One hundred nations have committed at the Glasgow Climate Conference (COP26) to cut methane emissions by 30 per cent by 2030. But Australia, together with China, Russia and Iran, have refused. Why are we refusing to cooperate? And what is methane?
Methane is one of the most potent greenhouse gases. It is short lived, warming the planet for about twenty years before breaking down.
Since most calculations of global warming are calculated on 100 years of emissions, it has not been considered so dangerous – over a whole century.
But we don’t have another century. The science is clear – we need to cut emissions, and particularly methane, by the end of this decade, not 2050 or 2121. Why wouldn’t we cooperate with that?
Money, of course. Australia’s 100 million cattle and sheep are the problem. Research in the International Journal of Climate Change makes it clear that, measured over twenty years, animal agriculture, including deforestation for pasture, savannah burning and cattle/sheep centeric fermentation, is the source of over half of Australia’s emissions.

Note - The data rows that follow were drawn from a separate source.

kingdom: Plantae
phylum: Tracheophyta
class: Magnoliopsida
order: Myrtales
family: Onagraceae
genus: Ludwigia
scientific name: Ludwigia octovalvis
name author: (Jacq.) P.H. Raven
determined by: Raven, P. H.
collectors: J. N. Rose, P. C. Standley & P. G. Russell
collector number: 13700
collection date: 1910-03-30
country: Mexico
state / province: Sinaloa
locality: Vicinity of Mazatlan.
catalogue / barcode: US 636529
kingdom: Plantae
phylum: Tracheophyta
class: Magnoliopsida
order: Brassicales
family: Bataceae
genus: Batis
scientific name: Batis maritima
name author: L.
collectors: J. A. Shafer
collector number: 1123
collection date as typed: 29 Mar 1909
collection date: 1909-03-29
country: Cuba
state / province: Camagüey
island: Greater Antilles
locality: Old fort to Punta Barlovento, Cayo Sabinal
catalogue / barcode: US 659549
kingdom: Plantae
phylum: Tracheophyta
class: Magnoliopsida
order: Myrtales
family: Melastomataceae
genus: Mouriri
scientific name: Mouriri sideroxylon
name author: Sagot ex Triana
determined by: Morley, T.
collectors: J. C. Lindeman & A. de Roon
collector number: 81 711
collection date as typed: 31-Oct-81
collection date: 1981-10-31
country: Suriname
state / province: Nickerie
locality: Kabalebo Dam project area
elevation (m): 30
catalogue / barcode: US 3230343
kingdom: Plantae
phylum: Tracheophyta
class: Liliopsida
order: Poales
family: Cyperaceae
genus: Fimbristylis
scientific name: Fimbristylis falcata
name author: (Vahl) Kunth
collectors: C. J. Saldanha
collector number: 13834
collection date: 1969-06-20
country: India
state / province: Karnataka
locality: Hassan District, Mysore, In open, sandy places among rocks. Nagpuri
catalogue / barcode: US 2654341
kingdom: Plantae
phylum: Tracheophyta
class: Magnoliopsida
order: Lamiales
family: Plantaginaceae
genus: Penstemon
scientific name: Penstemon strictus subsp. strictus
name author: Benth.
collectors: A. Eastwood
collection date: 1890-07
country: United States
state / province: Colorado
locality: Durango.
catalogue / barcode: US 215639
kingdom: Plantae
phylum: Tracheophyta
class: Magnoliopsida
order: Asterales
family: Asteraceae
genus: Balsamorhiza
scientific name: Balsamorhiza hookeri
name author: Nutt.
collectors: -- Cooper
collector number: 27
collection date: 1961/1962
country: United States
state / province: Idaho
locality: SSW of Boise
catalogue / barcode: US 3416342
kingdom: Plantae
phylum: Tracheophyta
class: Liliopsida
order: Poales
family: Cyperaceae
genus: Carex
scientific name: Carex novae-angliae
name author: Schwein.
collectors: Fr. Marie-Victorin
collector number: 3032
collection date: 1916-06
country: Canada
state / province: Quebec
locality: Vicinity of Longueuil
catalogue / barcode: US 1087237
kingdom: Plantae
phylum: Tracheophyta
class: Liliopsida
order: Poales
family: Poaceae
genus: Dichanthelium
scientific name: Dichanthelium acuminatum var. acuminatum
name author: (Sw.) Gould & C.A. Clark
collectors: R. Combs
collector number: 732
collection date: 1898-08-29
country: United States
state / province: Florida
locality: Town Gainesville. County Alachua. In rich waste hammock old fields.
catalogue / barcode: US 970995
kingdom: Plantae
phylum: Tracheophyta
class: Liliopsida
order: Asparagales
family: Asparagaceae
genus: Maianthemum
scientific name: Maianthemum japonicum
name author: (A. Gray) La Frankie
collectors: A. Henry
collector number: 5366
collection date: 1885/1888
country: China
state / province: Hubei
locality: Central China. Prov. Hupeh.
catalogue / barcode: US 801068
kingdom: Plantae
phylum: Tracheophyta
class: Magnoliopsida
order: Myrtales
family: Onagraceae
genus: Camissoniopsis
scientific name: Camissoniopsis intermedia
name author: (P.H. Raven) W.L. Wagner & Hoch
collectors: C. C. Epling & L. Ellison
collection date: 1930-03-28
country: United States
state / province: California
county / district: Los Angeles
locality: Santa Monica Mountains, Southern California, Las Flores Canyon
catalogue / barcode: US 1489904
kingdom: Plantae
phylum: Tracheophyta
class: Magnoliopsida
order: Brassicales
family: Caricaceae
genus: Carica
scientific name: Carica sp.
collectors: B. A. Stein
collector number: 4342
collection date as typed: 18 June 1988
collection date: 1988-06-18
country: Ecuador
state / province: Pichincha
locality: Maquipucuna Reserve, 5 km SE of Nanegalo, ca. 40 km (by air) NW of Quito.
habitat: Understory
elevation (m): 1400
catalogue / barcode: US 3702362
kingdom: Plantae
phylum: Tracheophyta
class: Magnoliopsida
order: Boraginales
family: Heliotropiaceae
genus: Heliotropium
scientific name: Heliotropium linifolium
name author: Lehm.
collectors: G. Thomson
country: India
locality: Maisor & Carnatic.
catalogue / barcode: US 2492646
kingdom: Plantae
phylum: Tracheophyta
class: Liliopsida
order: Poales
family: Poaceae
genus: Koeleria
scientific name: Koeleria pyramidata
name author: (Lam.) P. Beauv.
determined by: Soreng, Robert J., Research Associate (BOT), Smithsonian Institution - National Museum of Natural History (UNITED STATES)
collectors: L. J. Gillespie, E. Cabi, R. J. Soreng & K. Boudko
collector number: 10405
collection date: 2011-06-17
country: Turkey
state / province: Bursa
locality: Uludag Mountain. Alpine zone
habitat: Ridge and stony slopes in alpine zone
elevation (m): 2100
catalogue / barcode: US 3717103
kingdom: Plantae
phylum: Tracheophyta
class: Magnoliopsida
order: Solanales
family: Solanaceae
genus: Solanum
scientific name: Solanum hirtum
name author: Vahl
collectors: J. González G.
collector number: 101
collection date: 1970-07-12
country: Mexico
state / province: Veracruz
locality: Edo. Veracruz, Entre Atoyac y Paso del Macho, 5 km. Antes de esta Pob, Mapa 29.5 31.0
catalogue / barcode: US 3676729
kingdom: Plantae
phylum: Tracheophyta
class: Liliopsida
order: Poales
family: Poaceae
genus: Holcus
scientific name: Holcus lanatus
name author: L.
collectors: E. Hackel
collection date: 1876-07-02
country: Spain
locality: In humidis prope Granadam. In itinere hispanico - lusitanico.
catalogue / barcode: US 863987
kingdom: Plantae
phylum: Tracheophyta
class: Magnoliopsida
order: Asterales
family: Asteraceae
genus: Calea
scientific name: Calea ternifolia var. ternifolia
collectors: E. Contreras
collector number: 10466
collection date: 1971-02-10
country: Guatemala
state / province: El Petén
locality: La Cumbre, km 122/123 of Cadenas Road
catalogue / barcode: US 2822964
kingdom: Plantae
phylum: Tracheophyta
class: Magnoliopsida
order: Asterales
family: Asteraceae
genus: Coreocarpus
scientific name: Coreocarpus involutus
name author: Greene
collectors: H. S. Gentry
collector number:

The deputy PM let the cow out of the bag this week, saying that the only way to reduce methane by 30 per cent by 2030 would be ‘to go grab a rifle (and) start shooting your cattle’.
Not true of course. At any one time, around half of the cattle in Australia are less than a year old. Stop eating them and stop buying milk, and farmers will stop breeding them. That will dramatically reduce toxic clouds of methane, and the political hot air.